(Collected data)

Segment Open

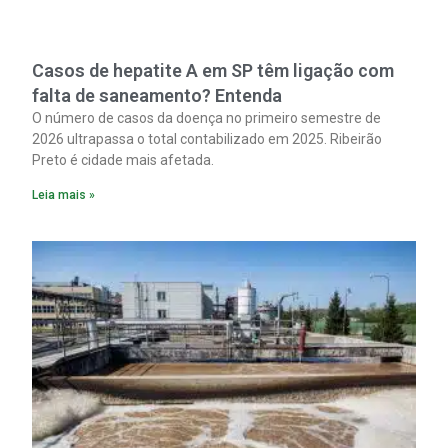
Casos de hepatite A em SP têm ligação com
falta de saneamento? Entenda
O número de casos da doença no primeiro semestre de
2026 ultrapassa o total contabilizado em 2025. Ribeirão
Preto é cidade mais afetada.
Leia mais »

Segment Closed
Segment Open

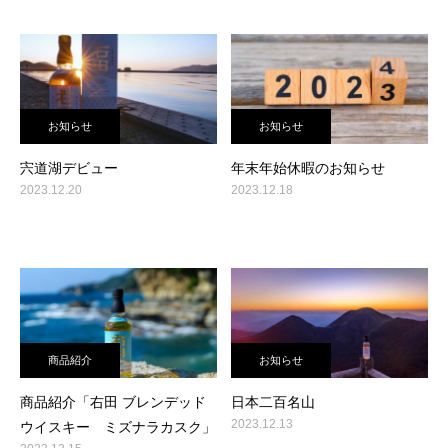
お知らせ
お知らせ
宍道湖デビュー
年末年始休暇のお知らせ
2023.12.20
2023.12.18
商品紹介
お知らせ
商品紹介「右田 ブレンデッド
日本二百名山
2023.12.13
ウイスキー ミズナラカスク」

Segment Closed

Report the number of lines in the entries above that include the word "mais" and add nothing to it.

2